Sherbrooke is a substantial Victorian house built in 1876 for a wealthy Glasgow merchant. It has a commanding position giving views over the Kyles of Bute. The grounds extend to approximately an acre which includes a sweeping driveway and a mature garden. The property is tastefully decorated throughout and has many typical period features such as panel doors, high ceilings with ornate cornicing, feature fireplaces and casement windows. To the rear of the property is a self-contained two-bedroom cottage.
Tighnabruaich, on Argylls Cowal peninsula, is a relaxing waterside village with a friendly and active community. The village has two hotels, a bistro and café, a small supermarket and an art gallery. Amenities include a Doctors surgery, a primary school and a post office. Secondary schooling (day and weekly boarding) is available at Dunoon Grammar. Local clubs and classes provide for a range of interests including art and crafts, coastal rowing, keep fit and amateur dramatics. There is a scenic and challenging 9-hole golf course.
The area is renowned for its natural beauty and is a popular destination for cyclists, sea kayakers and walkers. The Cowal Way, knows as Scotland in 57 miles, runs the length of the Cowal Peninsula, passing through the village. Wildlife enthusiasts can expect to see a wide variety of seabirds as well as seals, dolphins, basking sharks and even the occasional whale. Sea, river and loch fishing are also available in the area, as are several commercially run shoots. Some of the local estates allow stalking by arrangement.
Ever popular with the sailing fraternity, and home to a famous sailing school, Tighnabruaich is a sheltered anchorage with moorings that are lively with the comings and goings of motor launches and yachts. A highlight are the regular summer visits of the Waverley, the worlds last seagoing paddle steamer.

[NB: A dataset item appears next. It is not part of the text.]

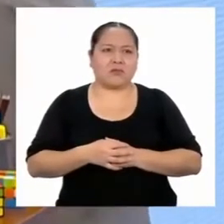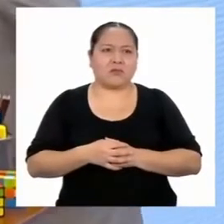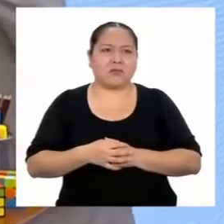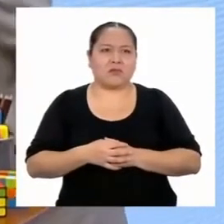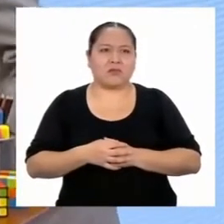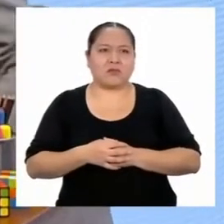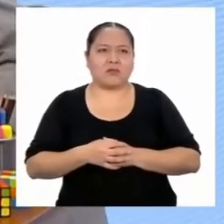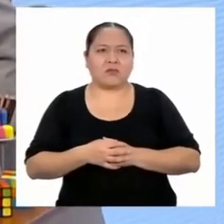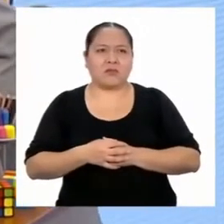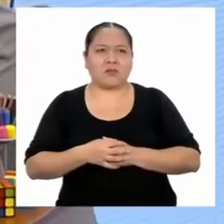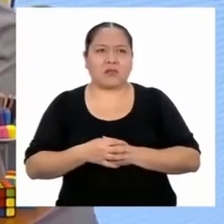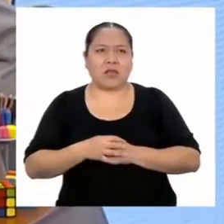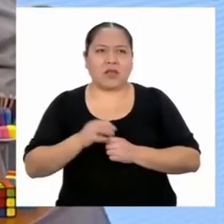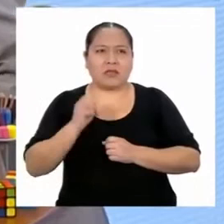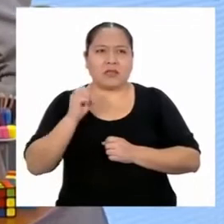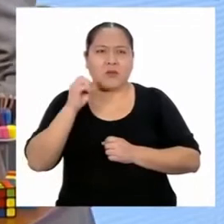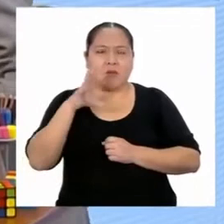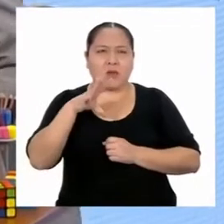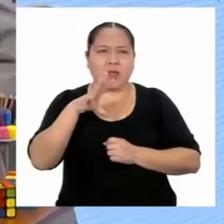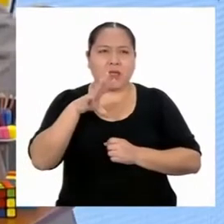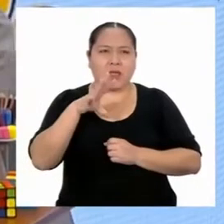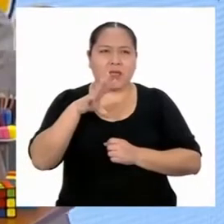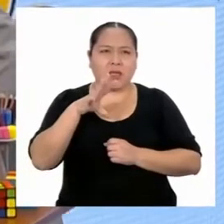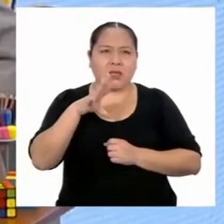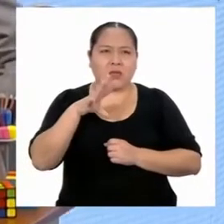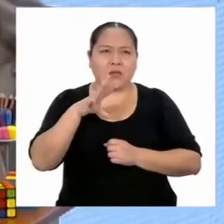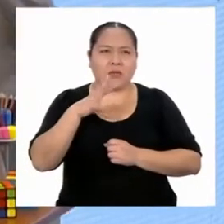¡Está prendido!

Closeby, on Loch Fyne, Portavadie Marina has many facilities available to local residents including a restaurant and a leisure centre with gym, swimming pool and heated outdoor spa pools with fabulous views across Loch Fyne. A short ferry trip across Loch Fyne from Portavadie is Tarbert, gateway to the beautiful Kintyre Peninsula and the islands of Islay (of whisky fame), Jura, Gigha and Arran.
From Colintraive (15 miles) a regular ferry crosses to the island of Bute. Both Rothesay (Butes main town) and Dunoon offer wider shopping facilities. Glasgow is only two hours away either by road via Loch Lomond, or via ferry from Dunoon, then car or train from Gourock. Late-evening ferry services on Fridays and Saturdays make it possible to take in the theatre or a show after a days shopping or visiting Glasgows galleries and other attractions.